I for one am NOT comfortable with establishing this level of required compliance. Obviously the Israel analogy is incomplete, but the point is that precedent can and will cut both ways - and invoking all these rationalizations sets the bar far too low for my taste.



If tomorrow we indeed find that one of those creaky mobile labs really was once used for some WMD work. Will this really be a vindication? The threat as implied in the WMD argument for war was that of an immediate, weaponized arsenal, aimed at Israel and ready for export, as Iraq loomed on the verge of regional conquest. Today it looks a lot different. Isnt it time to admit that SCR 1441 was grossly misstated? And what do you make of the distance that the white house now is putting between itself and the whole WMD-as-casus-belli argument?



For me the bottom line comes down to two things - the fact that all reports of Sadam's WMD capabilities had always been filtered through the white house or 10 Downing. And the fact that Tuwaitha was looted. These demonstrate irrefutably to my mind that the rationale for war was wrong from the outset, and that having gone to war, we are demonstrably worse off.



UPDATE: The above was also posted to Thomas's coments ection. He replied therein:



I'd say that a key difference between Israel and Saddam's Iraq is that Israel is a democracy and Iraq wasn't. I give much less of a damn about a totalitarian dictatorship's sovereignty than I do about a parliamentary democracy's sovereignty. [BTW, I also don't think that {Sinai,Osirak} are remotely comparable to {Kuwait}; you admit the analogy is incomplete, so I let it go at that.]



I don't think my rationale "guaranteed Saddam would fail." If he'd really gone the "knock yourself out" route, you wouldn't have had inspectors noting the resistance they did (here's a 2d account), we'd have found those labs right away, and SCR 1441 would not have been breached.



I haven't made up my mind about the bioweapons labs; I'd like to know more about them. In general, yes, if they were used for WMD work after 1991, Saddam violated the terms of his probation. As you know, I consider bio and chemical weapons part and parcel of the WMD equation. Anthrax alone can cause mass death in small quantities (1 kg -> 60000+ dead in a metro area, even if the DHS et al gets their public health act together) ; in theory, such labs could produce mass quantities.



SCR 1441 was a last chance to come clean. Saddam didn't.



But we agree on many things. I'd prefer the WMD evidence to be stronger. I hold the Bush administration accountable for their claims. And I'm as appalled as you are about the Tuwaitha looting.
-.-.-
**WHAT THIS EXERCISE ASKS**
**1)** Which site does the post say was looted?
**2)** Write out the post from "I for one am" to "for my taste.", substituting "history" for "precedent".

**Data excerpts**
-.-.-
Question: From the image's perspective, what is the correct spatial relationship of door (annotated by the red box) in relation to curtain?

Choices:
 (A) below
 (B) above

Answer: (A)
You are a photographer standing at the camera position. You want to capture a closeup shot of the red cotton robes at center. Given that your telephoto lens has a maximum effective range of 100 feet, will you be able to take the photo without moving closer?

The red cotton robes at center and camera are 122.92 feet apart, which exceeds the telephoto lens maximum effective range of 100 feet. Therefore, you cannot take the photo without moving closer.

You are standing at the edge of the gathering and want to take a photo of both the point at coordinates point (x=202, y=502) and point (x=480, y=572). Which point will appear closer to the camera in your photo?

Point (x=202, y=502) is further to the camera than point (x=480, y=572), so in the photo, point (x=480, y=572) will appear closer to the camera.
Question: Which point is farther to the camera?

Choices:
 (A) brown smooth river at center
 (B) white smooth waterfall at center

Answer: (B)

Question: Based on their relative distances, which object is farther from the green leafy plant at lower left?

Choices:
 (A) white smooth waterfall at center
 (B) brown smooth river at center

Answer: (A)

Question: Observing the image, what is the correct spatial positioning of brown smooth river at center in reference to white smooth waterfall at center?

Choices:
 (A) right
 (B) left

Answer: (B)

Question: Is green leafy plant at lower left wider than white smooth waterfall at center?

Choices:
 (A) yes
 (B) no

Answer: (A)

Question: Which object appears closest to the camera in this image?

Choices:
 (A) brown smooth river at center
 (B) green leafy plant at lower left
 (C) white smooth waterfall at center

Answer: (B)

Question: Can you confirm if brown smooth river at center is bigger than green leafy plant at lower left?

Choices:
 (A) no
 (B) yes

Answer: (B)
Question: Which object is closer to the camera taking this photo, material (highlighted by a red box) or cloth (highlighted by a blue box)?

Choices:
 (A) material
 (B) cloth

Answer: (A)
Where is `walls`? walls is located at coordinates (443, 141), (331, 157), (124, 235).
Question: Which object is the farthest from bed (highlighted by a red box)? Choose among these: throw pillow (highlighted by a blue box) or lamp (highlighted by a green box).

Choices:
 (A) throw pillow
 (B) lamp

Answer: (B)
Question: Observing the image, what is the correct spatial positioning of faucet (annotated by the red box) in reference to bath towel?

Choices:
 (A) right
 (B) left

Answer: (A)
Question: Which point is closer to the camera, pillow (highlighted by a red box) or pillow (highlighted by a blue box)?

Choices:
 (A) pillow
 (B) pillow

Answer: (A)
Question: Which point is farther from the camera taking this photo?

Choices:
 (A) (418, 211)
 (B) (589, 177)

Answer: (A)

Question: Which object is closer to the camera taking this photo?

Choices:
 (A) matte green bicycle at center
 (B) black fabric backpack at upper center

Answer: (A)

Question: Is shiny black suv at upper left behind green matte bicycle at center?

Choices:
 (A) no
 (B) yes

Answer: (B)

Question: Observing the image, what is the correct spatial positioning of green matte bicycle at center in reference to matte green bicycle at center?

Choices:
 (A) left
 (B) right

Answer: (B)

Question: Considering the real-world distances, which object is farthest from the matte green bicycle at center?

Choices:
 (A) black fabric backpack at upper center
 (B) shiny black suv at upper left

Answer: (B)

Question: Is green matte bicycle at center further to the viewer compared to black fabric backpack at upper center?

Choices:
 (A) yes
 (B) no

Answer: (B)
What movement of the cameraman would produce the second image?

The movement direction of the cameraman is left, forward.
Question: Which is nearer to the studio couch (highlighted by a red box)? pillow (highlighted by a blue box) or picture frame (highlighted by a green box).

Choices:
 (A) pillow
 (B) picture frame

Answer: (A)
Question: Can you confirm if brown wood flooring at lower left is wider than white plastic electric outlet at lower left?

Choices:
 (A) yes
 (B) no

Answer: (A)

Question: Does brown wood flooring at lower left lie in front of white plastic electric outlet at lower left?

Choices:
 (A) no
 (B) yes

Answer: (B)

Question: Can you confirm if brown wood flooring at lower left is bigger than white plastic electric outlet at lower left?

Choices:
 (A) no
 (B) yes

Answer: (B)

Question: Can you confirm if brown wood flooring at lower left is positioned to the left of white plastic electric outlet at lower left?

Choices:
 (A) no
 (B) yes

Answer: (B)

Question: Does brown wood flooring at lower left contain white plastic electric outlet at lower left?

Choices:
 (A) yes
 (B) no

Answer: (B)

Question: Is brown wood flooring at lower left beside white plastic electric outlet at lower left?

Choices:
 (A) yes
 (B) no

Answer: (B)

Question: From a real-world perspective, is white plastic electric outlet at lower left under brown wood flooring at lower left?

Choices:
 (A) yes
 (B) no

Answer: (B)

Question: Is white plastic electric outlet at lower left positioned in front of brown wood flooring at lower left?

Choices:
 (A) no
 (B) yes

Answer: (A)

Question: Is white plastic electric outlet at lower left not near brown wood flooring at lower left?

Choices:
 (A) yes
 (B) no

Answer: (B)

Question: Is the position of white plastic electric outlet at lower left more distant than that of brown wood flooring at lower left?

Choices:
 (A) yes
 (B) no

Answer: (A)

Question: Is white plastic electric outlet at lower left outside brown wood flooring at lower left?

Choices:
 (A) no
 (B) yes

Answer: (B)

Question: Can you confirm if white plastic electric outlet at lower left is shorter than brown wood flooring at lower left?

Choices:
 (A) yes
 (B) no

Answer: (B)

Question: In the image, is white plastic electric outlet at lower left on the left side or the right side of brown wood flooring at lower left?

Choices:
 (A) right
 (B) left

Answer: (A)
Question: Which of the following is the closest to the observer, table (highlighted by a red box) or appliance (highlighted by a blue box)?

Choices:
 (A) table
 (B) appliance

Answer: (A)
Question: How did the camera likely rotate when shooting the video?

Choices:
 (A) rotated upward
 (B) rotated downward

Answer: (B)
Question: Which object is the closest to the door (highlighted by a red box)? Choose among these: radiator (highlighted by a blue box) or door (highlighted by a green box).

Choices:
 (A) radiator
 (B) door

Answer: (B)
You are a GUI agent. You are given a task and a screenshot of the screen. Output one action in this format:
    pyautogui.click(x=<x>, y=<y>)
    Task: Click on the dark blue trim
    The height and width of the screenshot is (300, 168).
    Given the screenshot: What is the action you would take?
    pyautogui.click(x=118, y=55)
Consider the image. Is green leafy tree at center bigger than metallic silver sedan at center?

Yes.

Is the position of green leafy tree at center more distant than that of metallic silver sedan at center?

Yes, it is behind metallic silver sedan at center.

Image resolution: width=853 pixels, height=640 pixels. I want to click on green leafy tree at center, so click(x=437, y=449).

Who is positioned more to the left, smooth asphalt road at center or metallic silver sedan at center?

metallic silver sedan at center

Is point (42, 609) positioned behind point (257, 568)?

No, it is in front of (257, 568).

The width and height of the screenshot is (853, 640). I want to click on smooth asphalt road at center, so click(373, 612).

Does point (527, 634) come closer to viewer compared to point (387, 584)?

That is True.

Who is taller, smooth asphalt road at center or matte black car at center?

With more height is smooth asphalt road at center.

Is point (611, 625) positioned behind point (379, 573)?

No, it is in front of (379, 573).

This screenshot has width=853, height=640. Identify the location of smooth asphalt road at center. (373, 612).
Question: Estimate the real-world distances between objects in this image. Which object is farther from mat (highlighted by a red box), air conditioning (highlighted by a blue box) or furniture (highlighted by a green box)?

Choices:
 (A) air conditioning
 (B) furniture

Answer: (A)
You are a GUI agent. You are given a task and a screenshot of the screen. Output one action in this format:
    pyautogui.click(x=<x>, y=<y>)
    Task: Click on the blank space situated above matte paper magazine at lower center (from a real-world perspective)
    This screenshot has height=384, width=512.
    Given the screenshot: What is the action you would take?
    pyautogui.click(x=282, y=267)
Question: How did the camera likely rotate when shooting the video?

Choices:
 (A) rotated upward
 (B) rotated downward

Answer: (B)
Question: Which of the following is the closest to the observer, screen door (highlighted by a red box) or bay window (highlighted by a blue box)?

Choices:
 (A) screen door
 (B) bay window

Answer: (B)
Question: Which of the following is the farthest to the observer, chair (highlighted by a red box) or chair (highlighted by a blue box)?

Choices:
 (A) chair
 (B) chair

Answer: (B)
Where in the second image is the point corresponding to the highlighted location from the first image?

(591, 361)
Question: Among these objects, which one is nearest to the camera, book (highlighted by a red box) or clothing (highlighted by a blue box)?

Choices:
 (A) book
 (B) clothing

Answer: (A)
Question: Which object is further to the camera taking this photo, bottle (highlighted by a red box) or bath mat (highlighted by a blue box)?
-.-.-
**TASK-BY-TASK RESULTS**
**1)** Tuwaitha

**2)**
I for one am NOT comfortable with establishing this level of required compliance. Obviously the Israel analogy is incomplete, but the point is that history can and will cut both ways - and invoking all these rationalizations sets the bar far too low for my taste.